A new benchmark called MosaicLeaks evaluates whether deep-research agents inadvertently expose private enterprise information through their external web queries. The benchmark simulates agents performing multi-hop research that interleaves private local documents with public web retrieval, where each query appears benign in isolation but can reveal sensitive facts when combined by an observer.
In experiments across multiple models, agents frequently leaked private information. Training the agents solely to improve task performance increased leakage: strict chain success rose from 48.7% to 59.3%, while answer/full-information leakage climbed from 34.0% to 51.7%. The richer queries needed for better performance provided more fragments for an adversary to reconstruct private facts.
The study proposes a privacy-aware reinforcement learning method, Privacy-Aware Deep Research (PA-DR), which improved strict chain success from 48.7% to 58.7% while reducing answer/full-information leakage from 34.0% to 9.9%. The approach uses a multi-hop benchmark with 1,001 chains over local enterprise documents and a controlled web corpus, split into 559 training, 98 validation, and 344 held-out-company test chains.

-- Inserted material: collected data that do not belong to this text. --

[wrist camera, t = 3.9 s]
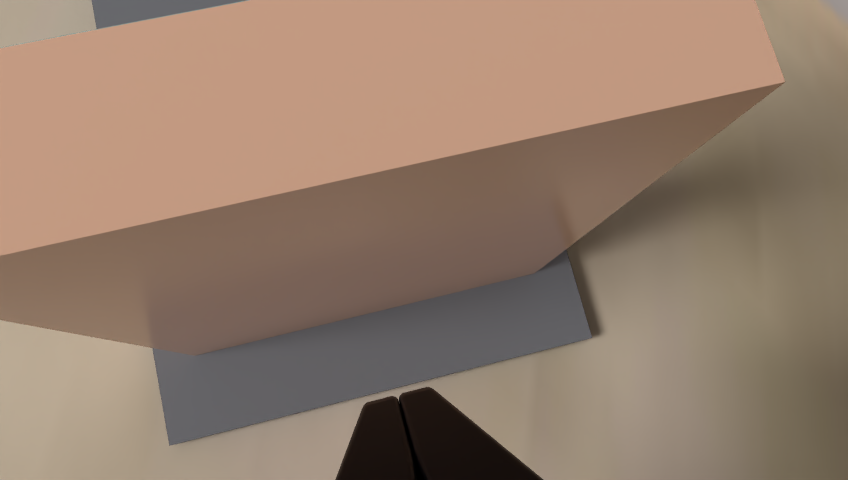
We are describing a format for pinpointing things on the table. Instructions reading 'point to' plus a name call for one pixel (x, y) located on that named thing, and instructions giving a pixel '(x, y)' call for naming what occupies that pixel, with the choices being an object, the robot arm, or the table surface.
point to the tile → (341, 153)
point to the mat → (355, 331)
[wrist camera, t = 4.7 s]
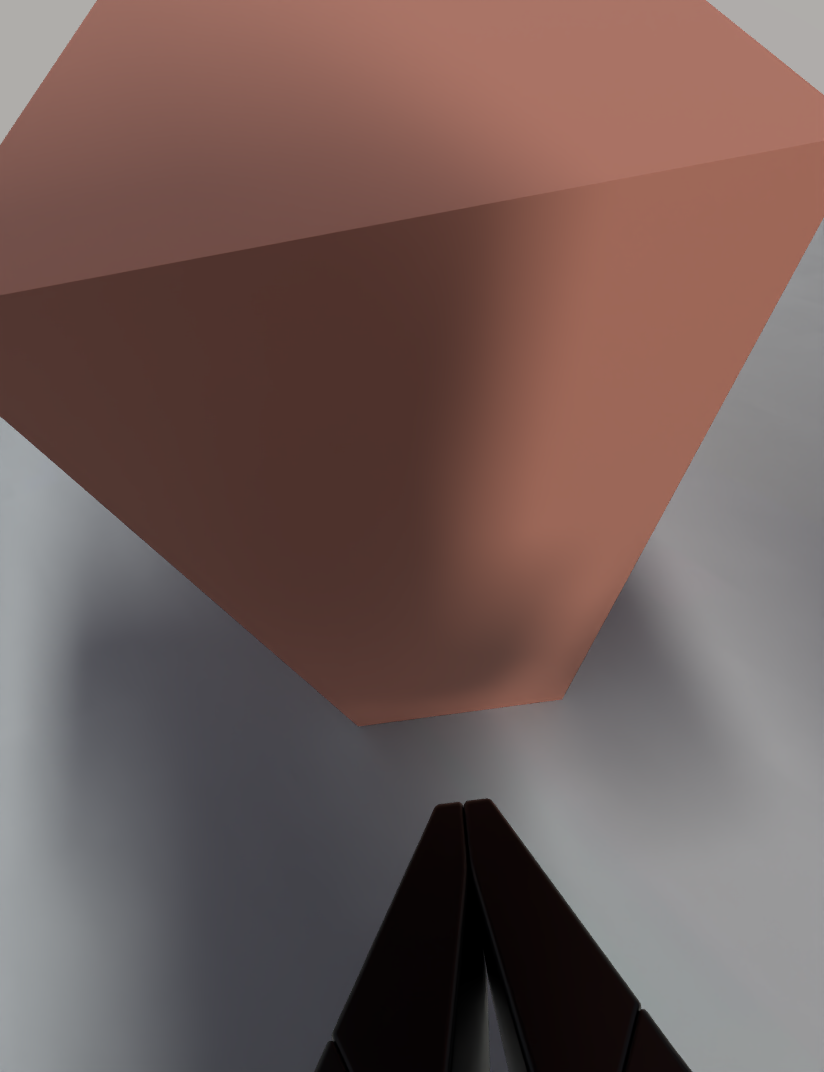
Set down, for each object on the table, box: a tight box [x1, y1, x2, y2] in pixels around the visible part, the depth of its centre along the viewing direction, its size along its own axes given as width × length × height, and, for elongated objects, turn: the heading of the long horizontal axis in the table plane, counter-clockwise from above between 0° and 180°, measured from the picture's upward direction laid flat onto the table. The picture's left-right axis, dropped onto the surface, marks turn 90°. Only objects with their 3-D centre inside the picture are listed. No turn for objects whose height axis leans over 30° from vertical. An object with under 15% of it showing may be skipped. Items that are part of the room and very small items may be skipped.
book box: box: [0, 0, 824, 726], centre depth 13 cm, size 14×6×14 cm, turn 6°
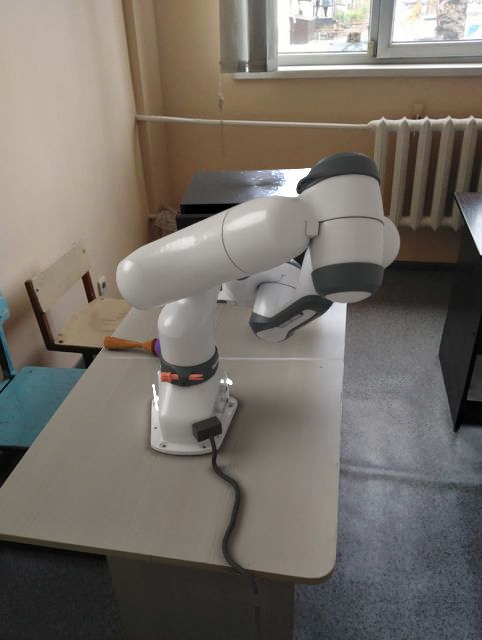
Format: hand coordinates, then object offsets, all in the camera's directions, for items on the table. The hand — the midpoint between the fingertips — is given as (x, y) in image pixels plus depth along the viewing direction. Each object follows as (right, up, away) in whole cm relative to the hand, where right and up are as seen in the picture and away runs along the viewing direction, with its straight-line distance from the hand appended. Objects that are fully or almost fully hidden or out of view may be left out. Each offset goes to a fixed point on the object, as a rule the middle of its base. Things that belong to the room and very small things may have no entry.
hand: (249, 304), depth 142 cm
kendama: (-27, -13, -6) cm, 30 cm away
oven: (+4, +16, +35) cm, 38 cm away
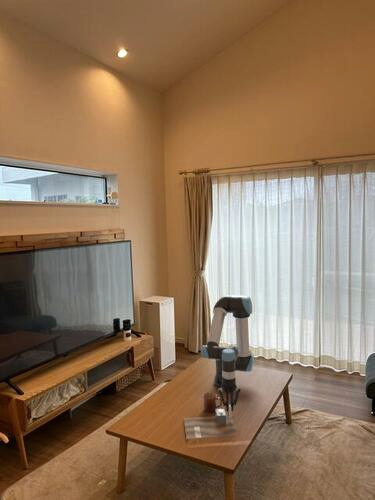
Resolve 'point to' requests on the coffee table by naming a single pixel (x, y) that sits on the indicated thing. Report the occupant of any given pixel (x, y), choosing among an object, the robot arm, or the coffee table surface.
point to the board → (208, 427)
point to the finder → (220, 416)
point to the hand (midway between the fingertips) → (229, 416)
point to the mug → (210, 402)
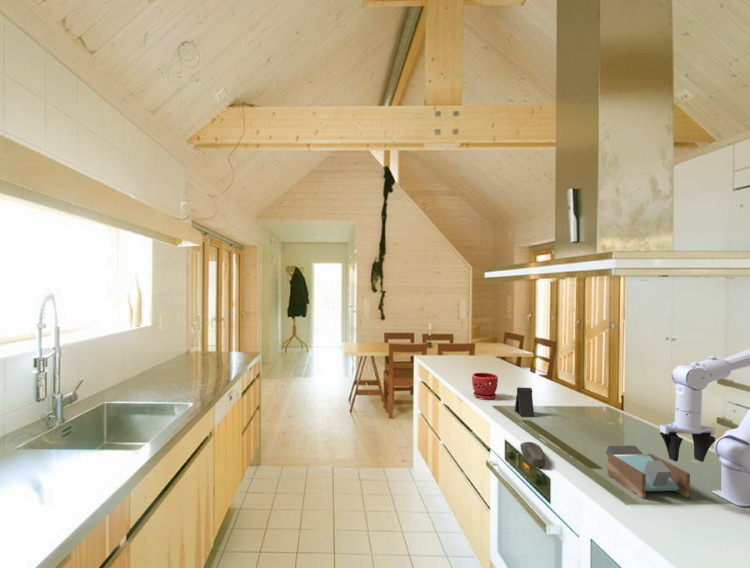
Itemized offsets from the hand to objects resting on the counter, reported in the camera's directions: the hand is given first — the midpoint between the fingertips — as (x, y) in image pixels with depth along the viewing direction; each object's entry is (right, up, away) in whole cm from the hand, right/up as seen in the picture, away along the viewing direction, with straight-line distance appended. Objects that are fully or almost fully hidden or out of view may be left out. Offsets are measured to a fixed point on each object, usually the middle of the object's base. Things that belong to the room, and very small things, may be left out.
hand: (686, 460), depth 112 cm
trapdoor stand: (-6, -10, +7) cm, 14 cm away
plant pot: (-28, -12, +104) cm, 108 cm away
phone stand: (-17, -12, +76) cm, 78 cm away
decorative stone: (-32, -11, +25) cm, 42 cm away
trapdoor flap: (-7, -9, +11) cm, 15 cm away
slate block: (-6, -7, +4) cm, 10 cm away
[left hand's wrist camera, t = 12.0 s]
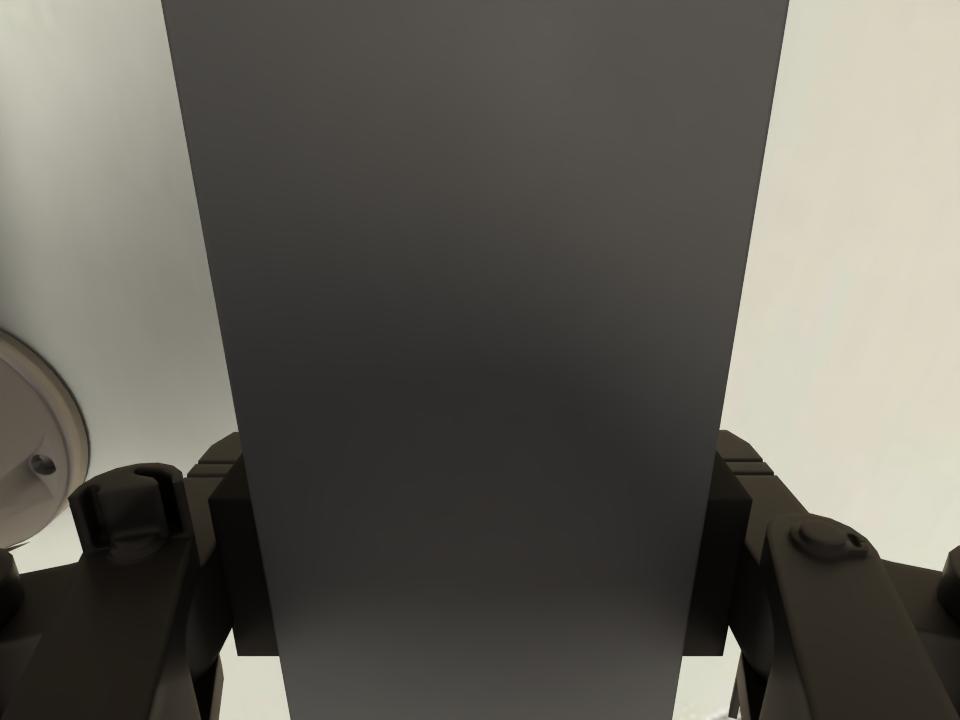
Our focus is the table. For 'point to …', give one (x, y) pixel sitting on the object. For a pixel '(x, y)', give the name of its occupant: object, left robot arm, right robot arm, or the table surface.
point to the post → (478, 330)
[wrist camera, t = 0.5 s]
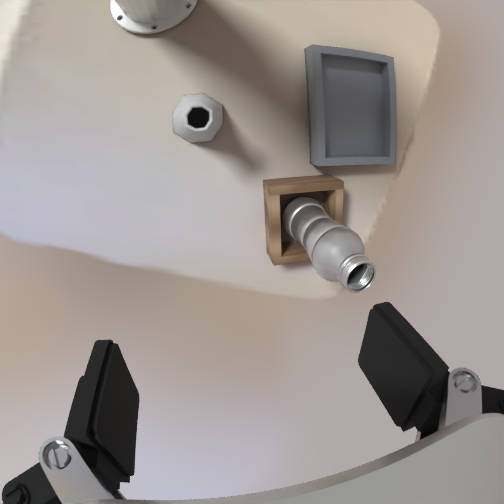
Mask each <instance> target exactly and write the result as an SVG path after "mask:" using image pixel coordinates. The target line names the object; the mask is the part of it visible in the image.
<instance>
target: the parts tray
mask: <svg viewBox="0 0 504 504" xmlns="http://www.w3.org/2000/svg"><path fill="white" fill-rule="evenodd" d="M304 50H305V62H306V76H307V92H308V111H309V136H310V163H311V164H313V165H316V166H338V165H373V164H395V159H396V90H395V72H394V59H393V57H390V56H386V55H381V54H376V53H370V52H365V51H359V50H352V49H345V48H338V47H330V46H320V45H311V46H309V47H307V48H305V49H304Z"/></svg>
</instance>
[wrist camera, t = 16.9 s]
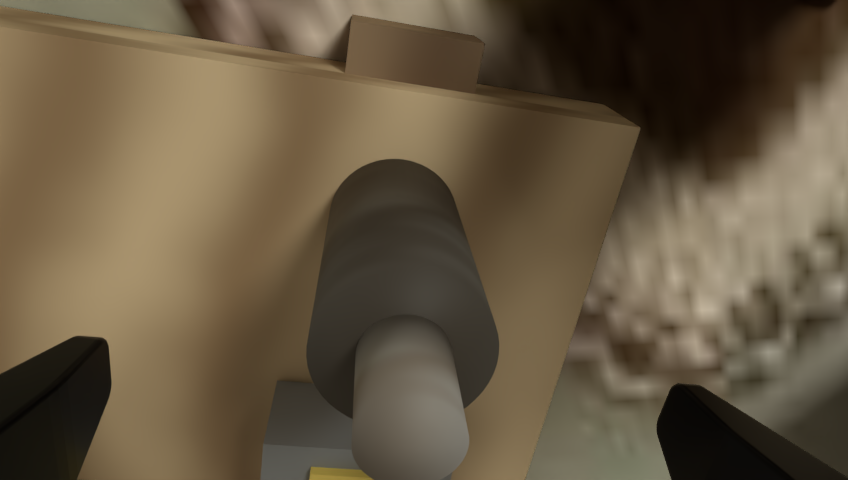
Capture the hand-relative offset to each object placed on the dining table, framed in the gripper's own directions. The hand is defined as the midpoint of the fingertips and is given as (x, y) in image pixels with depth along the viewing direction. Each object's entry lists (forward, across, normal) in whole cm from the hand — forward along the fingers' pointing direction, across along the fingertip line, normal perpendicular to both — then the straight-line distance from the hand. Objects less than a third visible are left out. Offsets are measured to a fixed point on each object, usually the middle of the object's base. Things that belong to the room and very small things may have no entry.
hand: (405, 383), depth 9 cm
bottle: (+10, 0, +1) cm, 10 cm away
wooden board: (+13, +4, +5) cm, 14 cm away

The benchmark measures three leakage types: intent leakage (inferring the agent’s research goals), answer leakage (enabling answers to specific private questions), and full-information leakage (allowing an observer to state verifiable private claims without prompts). The mosaic effect occurs when seemingly innocuous queries accumulate enough context for an adversary to reconstruct internal facts, such as a cloud-migration milestone or a security disclosure.